Poco tiempo después, Bruno Grossi emprendió la
tarea archivística de recuperar todos los textos en formato de blog. Entonces Präuse
volvió. Los textos de presentación
quedaron, inútiles, como entradas sueltas. Traté de imprimirle, al del primer
número, una impronta comunitaria que evocara a Acephale, tanto a la
revista que fundó Georges Bataille como a la sociedad secreta que presidió. Me
rondaban las interminables asambleas en casa, en donde la falta de cabeza era
programática y rigurosa, y en donde más de una vez me hubiera gustado
sacrificar a algún integrante. Preferí y prefiero el del segundo número, que
escribió Bruno, donde se esboza la biografía del Marqués de von Präuse. Más
allá del formato, la aventura mutó. Para la versión primitiva, nos esforzábamos
en los ensayos, que debían ser el corazón de la empresa. La automatización del
procedimiento (nos llegaban colaboraciones espontáneas) nos hizo adoptar la
velocidad semanal. Nuestra hospitalidad se volvió (casi) incondicional. Nuestros
textos se abreviaron, más parecidos a posteos. Nos habíamos negado a las
reseñas y ahora nos llegaban, así que les dábamos paso. Tratábamos de que
fueran disfrazadas de ensayos, pero se notaba el barniz. Los diálogos imaginarios, irónicos y a veces
malintencionados, otras celebratorios, se convirtieron en debates, y más acá en
innegables entrevistas. En la Präuse original éramos sectarios,
dogmáticos, laboriosos, intrigantes. Lo que cambió, lo hizo sin que nos lo
propusiéramos, dejando que entrara casi todo, subiéndonos nosotros a lo que
ella, por inercia, nos proponía o deparaba.

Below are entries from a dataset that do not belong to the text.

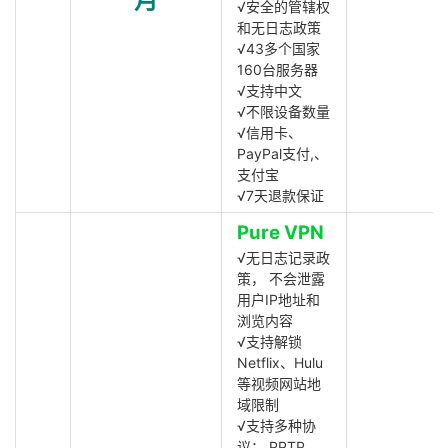
月
√安全的管辖权
和无日志政策
√43多个国家
160台服务器
√支持中文
√不限设备数量
√信用卡、
PayPal支付,、
支付宝
√7天退款保证
Pure VPN
√无日志记录政
策， 不会泄露
用户IP地址和
浏览内容
√支持解锁
Netflix、Hulu
等视频网站地
域限制
√支持多种协
议： PPTP,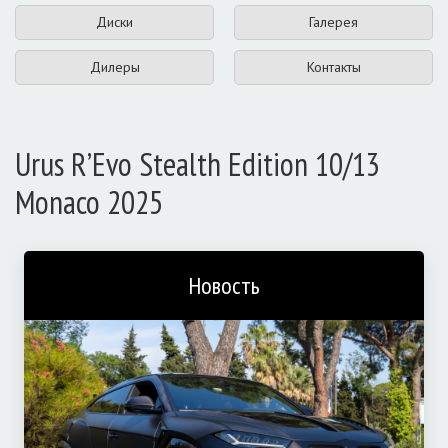
Диски
Галерея
Дилеры
Контакты
Urus R’Evo Stealth Edition 10/13
Monaco 2025
Новость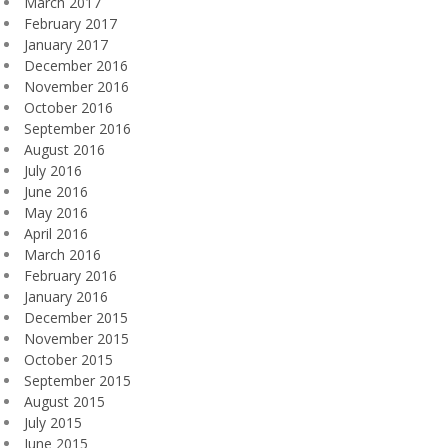
March 2017
February 2017
January 2017
December 2016
November 2016
October 2016
September 2016
August 2016
July 2016
June 2016
May 2016
April 2016
March 2016
February 2016
January 2016
December 2015
November 2015
October 2015
September 2015
August 2015
July 2015
June 2015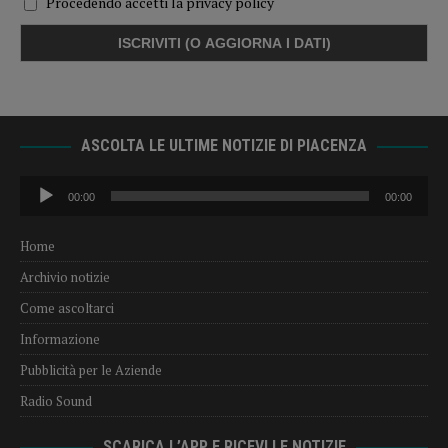
Procedendo accetti la privacy policy
ASCOLTA LE ULTIME NOTIZIE DI PIACENZA
Audio
00:00
00:00
Player
Home
Archivio notizie
Come ascoltarci
Informazione
Pubblicità per le Aziende
Radio Sound
SCARICA L’APP E RICEVI LE NOTIZIE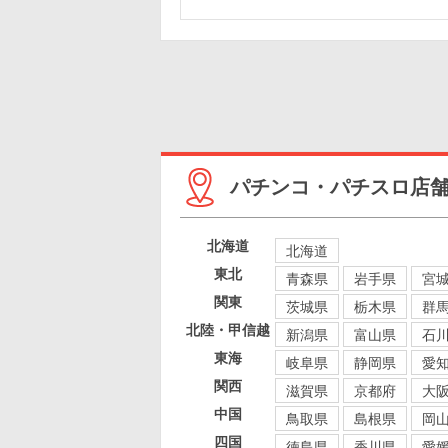
パチンコ・パチスロ店
北海道
北海道
東北
青森県
岩手県
宮
関東
茨城県
栃木県
群
北陸・甲信越
新潟県
富山県
石
東海
岐阜県
静岡県
愛
関西
滋賀県
京都府
大
中国
鳥取県
島根県
岡
四国
徳島県
香川県
愛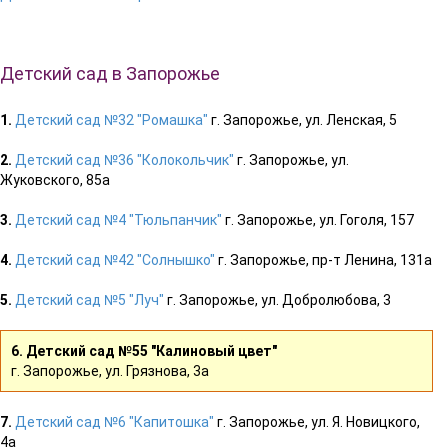
Детский сад в Запорожье
1.
Детский сад №32 "Ромашка"
г. Запорожье, ул. Ленская, 5
2.
Детский сад №36 "Колокольчик"
г. Запорожье, ул.
Жуковского, 85а
3.
Детский сад №4 "Тюльпанчик"
г. Запорожье, ул. Гоголя, 157
4.
Детский сад №42 "Солнышко"
г. Запорожье, пр-т Ленина, 131а
5.
Детский сад №5 "Луч"
г. Запорожье, ул. Добролюбова, 3
6. Детский сад №55 "Калиновый цвет"
г. Запорожье, ул. Грязнова, 3а
7.
Детский сад №6 "Капитошка"
г. Запорожье, ул. Я. Новицкого,
4а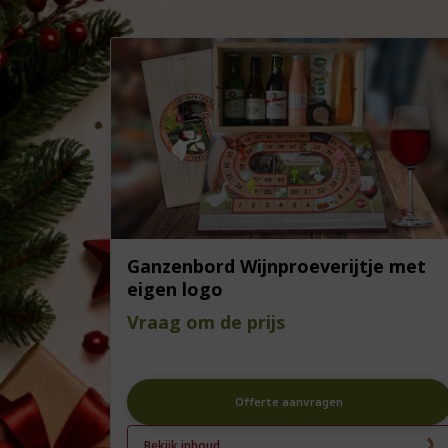
Ganzenbord Wijnproeverijtje met
eigen logo
Vraag om de prijs
Offerte aanvragen
Bekijk inhoud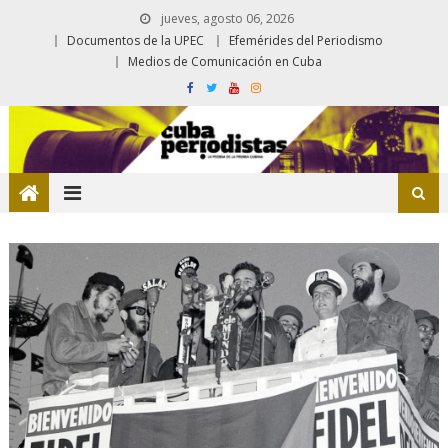
jueves, agosto 06, 2026
Documentos de la UPEC
Efemérides del Periodismo
Medios de Comunicación en Cuba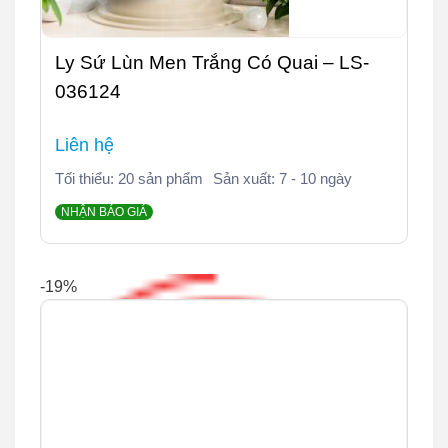
Ly Sứ Lùn Men Trắng Có Quai – LS-
036124
Liên hệ
Tối thiểu: 20 sản phẩm
Sản xuất: 7 - 10 ngày
NHẬN BÁO GIÁ
-19%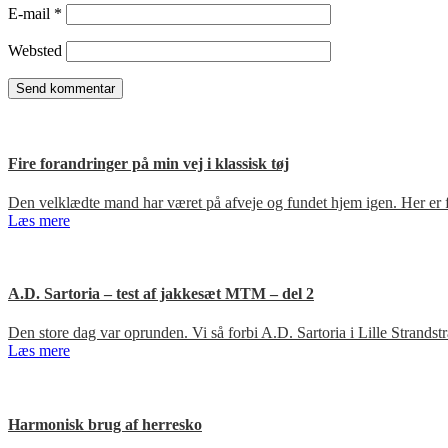
E-mail
*
Websted
Fire forandringer på min vej i klassisk tøj
Den velklædte mand har været på afveje og fundet hjem igen. Her er fir
Læs mere
A.D. Sartoria – test af jakkesæt MTM – del 2
Den store dag var oprunden. Vi så forbi A.D. Sartoria i Lille Strandst
Læs mere
Harmonisk brug af herresko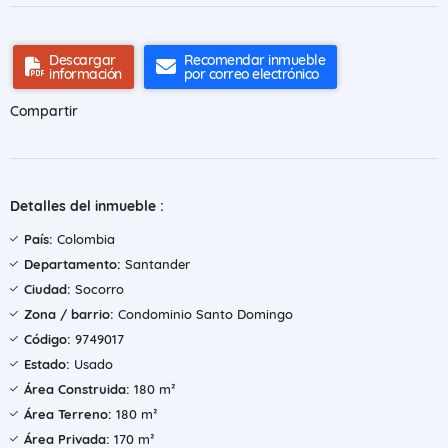
Descargar
Recomendar inmueble
información
por correo electrónico
Compartir
Detalles del inmueble :
País:
Colombia
Departamento:
Santander
Ciudad:
Socorro
Zona / barrio:
Condominio Santo Domingo
Código:
9749017
Estado:
Usado
Área Construida:
180 m²
Área Terreno:
180 m²
Área Privada:
170 m²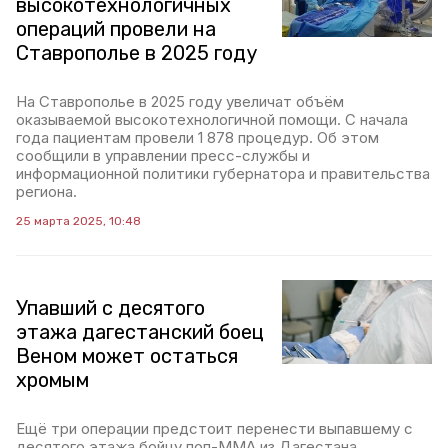
высокотехнологичных
операций провели на
Ставрополье в 2025 году
На Ставрополье в 2025 году увеличат объём
оказываемой высокотехнологичной помощи. С начала
года пациентам провели 1 878 процедур. Об этом
сообщили в управлении пресс-службы и
информационной политики губернатора и правительства
региона.
25 марта 2025, 10:48
Упавший с десятого
этажа дагестанский боец
Веном может остаться
хромым
Ещё три операции предстоит перенести выпавшему с
десятого этажа бойцу поп-ММА из Дагестана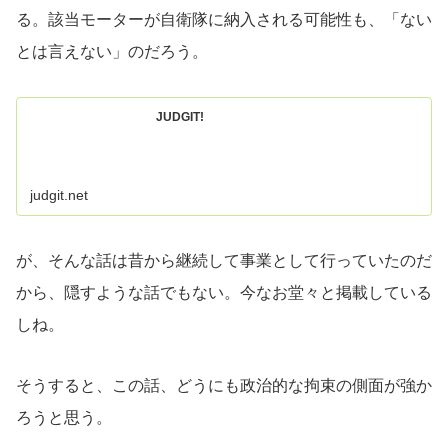
る。該当モーターが自衛隊に納入される可能性も、「ない
とは言えない」のだろう。
JUDGIT!
judgit.net
が、そんな話は昔から継続して事業として行っていたのだ
から、隠すような話でもない。今なお堂々と掲載している
しね。
そうすると、この話、どうにも政治的な拘束の側面が強か
ろうと思う。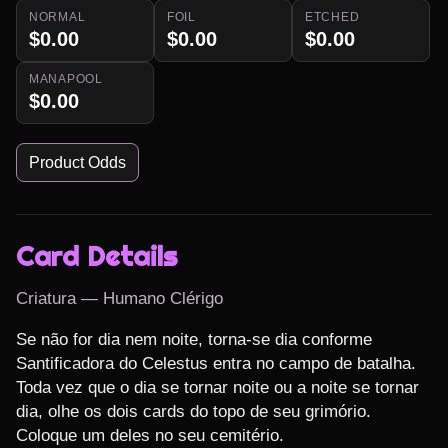
NORMAL
FOIL
ETCHED
$0.00
$0.00
$0.00
MANAPOOL
$0.00
Product Odds
Card Details
Criatura — Humano Clérigo
Se não for dia nem noite, torna-se dia conforme 
Santificadora do Celestus entra no campo de batalha.

Toda vez que o dia se tornar noite ou a noite se tornar 
dia, olhe os dois cards do topo de seu grimório. 
Coloque um deles no seu cemitério.
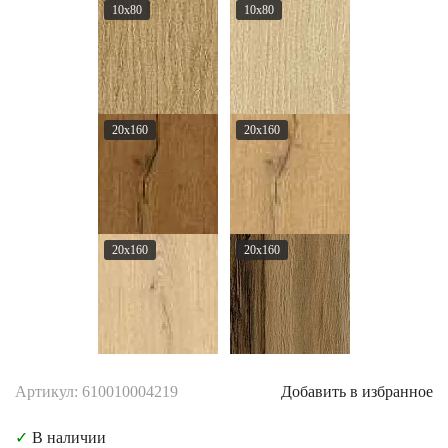
10x80
10x80
20x160
20x160
20x160
20x160
Артикул: 610010004219
Добавить в избранное
✓
В наличии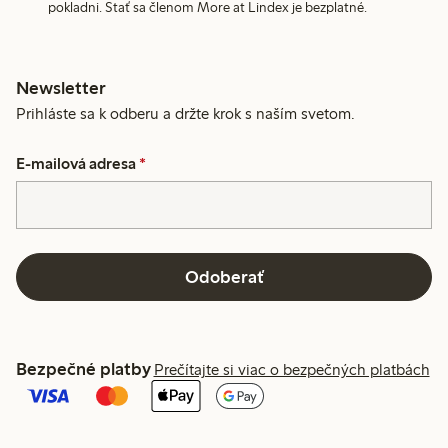
pokladni. Stať sa členom More at Lindex je bezplatné.
Newsletter
Prihláste sa k odberu a držte krok s naším svetom.
E-mailová adresa
*
Odoberať
Bezpečné platby
Prečítajte si viac o bezpečných platbách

La amistad, o su recuerdo, seguía jugando su
papel. Se sumó, como operador en las sombras, Carlos Surghi. Su insobornable
cordobecismo, que él gusta parodiar y del que simula renegar, nos alivianaba, o
nos arruinaba, la sucursal de la Zona. Yo ya no vivía en Santa Fe (esa Siberia
canicular), lo que me permitía multiplicar y exagerar, a la distancia, sus
mitos. Carlos procrastinaba sus artículos académicos dilatando extensos y
hermosos ensayos exclusivamente para ella. Por aquellos días, retomó y rubricó
el mito de la escuela crítica rosarina (o, como él los llama en privado,
los cuatro fantásticos: Ritvo-Rosa-Giordano-Cueto), a la que con
Bruno deseábamos, pretenciosos, sumar nuestros nombres. Por añadidura, Carlos pedía
textos a otros escritores y críticos. En su rigor, había una vuelta a la Präuse
primitiva, que nosotros habíamos cambiado haciéndonos más breves y más
contemporáneos. Aira me había despertado del sueño dogmático saeriano y Farrés
me despertaba del sueño dogmático airiano. El blog circulaba sin que se supiera
muy bien quiénes lo hacíamos y lo cierto es que esa impersonalidad se había
impuesto por sí misma (la expresión esconde una paradoja, el sí-mismo de la
impersonalidad). Las interminables discusiones bizantinas (nombre de la
revista, secciones, línea editorial, imágenes, invitados, conversaciones, tono,
vetos, etc.), que rehuían toda soberanía, recién encontraban su consumación
cuando el proyecto había, heroica y bellamente, fracasado.
A título personal, Präuse fue el último
aliento de mi juventud, o de mi juvenilismo. Pero esto me lo invento, o lo
descubro, escribiendo estas líneas, que querían rehuir toda historia y toda
biografía.
Si cometés el error de irte, no cometas el
error de regresar. Sin embargo, no lo pensamos como ningún
regreso. Ya nos fuimos y es irremediable. La clave es seguirnos yendo. Huir
siempre hacia adelante. Y mirar atrás, desde luego, para perderlo todo.